- Problem requirements: Return all the data exactly, keeping the pictures out.

- Information supplied:

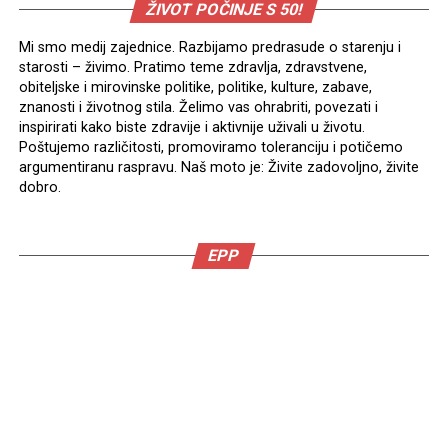
ŽIVOT POČINJE S 50!
Mi smo medij zajednice. Razbijamo predrasude o starenju i
starosti – živimo. Pratimo teme zdravlja, zdravstvene,
obiteljske i mirovinske politike, politike, kulture, zabave,
znanosti i životnog stila. Želimo vas ohrabriti, povezati i
inspirirati kako biste zdravije i aktivnije uživali u životu.
Poštujemo različitosti, promoviramo toleranciju i potičemo
argumentiranu raspravu. Naš moto je: Živite zadovoljno, živite
dobro.
EPP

- Response to the exercise:
ŽIVOT POČINJE S 50!
Mi smo medij zajednice. Razbijamo predrasude o starenju i
starosti – živimo. Pratimo teme zdravlja, zdravstvene,
obiteljske i mirovinske politike, politike, kulture, zabave,
znanosti i životnog stila. Želimo vas ohrabriti, povezati i
inspirirati kako biste zdravije i aktivnije uživali u životu.
Poštujemo različitosti, promoviramo toleranciju i potičemo
argumentiranu raspravu. Naš moto je: Živite zadovoljno, živite
dobro.
EPP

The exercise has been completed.